CERNOBBIO: Le ministre français de l'Économie Bruno Le Maire a plaidé samedi à Cernobbio, en Italie, pour "une Europe plus forte" qui construise son "indépendance politique" et une "souveraineté technologique" au lieu de se cantonner à un rôle de "marché commun".
"Nous voulons nous battre pour une Europe qui occupe sa place de grande puissance dans le monde, aux côtés des États-Unis et de la Chine" et qui "défende un certain nombre de valeurs", a-t-il déclaré en marge du forum The European House – Ambrosetti, organisé sur les rives du lac de Côme.
Parmi ces valeurs figurent la "solidarité entre les nations" et "un modèle de développement économique respectueux de l'environnement", a-t-il insisté, alors que la France prendra en janvier la présidence tournante du Conseil des ministres européens.
"Il n'y a pas de souveraineté politique sans souveraineté technologique. On ne peut pas être politiquement souverain quand on dépend de l’étranger pour les semi-conducteurs, les batteries électriques ou l'espace", a fait valoir le ministre.
"On doit bâtir cette indépendance européenne en relocalisant des productions industrielles et en construisant de nouvelles chaînes de valeurs dans des secteurs comme l'hydrogène, l'intelligence artificielle, les batteries électriques, les biotechnologies ou la santé", a-t-il expliqué.
Pour financer ces investissements, "il faudra l'union des marchés de capitaux et l'union bancaire", a-t-il relevé. "Nous espérons enregistrer des progrès sur ces sujets où les enjeux financiers sont très lourds".
La France cherche également à "parvenir à un consensus européen sous présidence française sur la taxation minimale" des multinationales, a-t-il ajouté.
L'Irlande, la Hongrie et l'Estonie rechignent à adhérer à l'accord conclu en juillet par les pays du G20 qui prévoit d'instaurer un impôt mondial d'au moins 15% sur les profits des multinationales et de répartir plus équitablement les droits à taxer ces entreprises.
Consensus européen sur la taxation?
"Je ne suis pas inquiet sur notre capacité à trouver un consensus entre Européens sur la taxation internationale ... on a eu un accord au G7, au G20, à l'OCDE, le débat politique a profondément évolué", a fait valoir M. Le Maire.

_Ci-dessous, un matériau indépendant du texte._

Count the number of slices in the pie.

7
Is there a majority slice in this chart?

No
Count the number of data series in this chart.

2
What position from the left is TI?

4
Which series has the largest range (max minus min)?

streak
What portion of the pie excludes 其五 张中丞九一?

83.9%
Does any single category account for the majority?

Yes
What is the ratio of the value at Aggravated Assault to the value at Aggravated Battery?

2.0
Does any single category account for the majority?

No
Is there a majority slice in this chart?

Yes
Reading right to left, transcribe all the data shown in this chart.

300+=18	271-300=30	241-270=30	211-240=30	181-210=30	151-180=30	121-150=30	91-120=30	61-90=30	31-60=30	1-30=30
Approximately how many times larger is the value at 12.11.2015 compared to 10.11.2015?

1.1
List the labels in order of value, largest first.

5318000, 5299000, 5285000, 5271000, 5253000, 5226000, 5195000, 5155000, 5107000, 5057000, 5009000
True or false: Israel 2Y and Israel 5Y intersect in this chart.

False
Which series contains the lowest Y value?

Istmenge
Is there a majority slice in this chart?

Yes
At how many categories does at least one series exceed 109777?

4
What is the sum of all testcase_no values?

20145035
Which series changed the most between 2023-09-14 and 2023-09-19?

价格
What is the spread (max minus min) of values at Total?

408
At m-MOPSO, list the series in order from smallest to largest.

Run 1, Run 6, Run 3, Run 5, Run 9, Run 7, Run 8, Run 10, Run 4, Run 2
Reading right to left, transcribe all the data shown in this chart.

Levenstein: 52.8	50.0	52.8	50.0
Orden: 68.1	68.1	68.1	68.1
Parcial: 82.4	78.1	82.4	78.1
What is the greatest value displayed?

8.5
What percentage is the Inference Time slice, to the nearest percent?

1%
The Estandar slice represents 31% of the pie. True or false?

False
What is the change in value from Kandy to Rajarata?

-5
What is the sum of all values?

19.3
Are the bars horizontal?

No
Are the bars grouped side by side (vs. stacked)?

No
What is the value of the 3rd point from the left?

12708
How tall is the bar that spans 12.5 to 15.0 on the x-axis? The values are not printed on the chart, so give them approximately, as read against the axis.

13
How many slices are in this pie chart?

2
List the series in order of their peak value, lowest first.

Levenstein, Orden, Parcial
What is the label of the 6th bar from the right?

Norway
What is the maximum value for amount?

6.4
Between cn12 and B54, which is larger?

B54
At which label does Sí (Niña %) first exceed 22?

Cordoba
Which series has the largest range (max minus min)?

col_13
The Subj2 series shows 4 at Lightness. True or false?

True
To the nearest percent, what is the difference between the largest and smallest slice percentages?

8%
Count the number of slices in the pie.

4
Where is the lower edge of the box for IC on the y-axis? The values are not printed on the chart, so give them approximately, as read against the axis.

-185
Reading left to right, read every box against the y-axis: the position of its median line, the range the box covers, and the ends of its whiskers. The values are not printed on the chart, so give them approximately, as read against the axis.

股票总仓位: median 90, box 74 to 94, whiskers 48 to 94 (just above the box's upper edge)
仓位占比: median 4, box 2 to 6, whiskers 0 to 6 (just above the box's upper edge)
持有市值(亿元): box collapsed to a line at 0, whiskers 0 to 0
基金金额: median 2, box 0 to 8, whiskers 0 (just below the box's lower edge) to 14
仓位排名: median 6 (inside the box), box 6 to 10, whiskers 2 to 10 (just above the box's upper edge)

"Nous avons eu des discussions constructives avec les Irlandais" à l'occasion du déplacement du président français Emmanuel Macron à Dublin fin août. "Il y a encore des discussions et du travail à faire mais je suis confiant en la capacité des 27 États membres à trouver un accord", a-t-il assuré.
L'Irlande pratique depuis 2003 un taux de 12,5%, très faible par rapport aux autres pays européens, ce qui lui a permis d'accueillir le siège européen de plusieurs géants de la technologie comme Apple ou Google.
Depuis la réunion des ministres des Finances du G20 à Venise, qui avaient appelé les États récalcitrants à se rallier à l'accord, deux autres pays, le Togo et la Barbade, ont adhéré, portant le total des signataires à 134, selon un dernier bilan de l'OCDE.
Les détails techniques de cette réforme doivent encore être négociés dans le cadre de l'OCDE jusqu'en octobre, avant la prochaine réunion des ministres des Finances du G20 à Washington, pour une mise en œuvre à partir de 2023.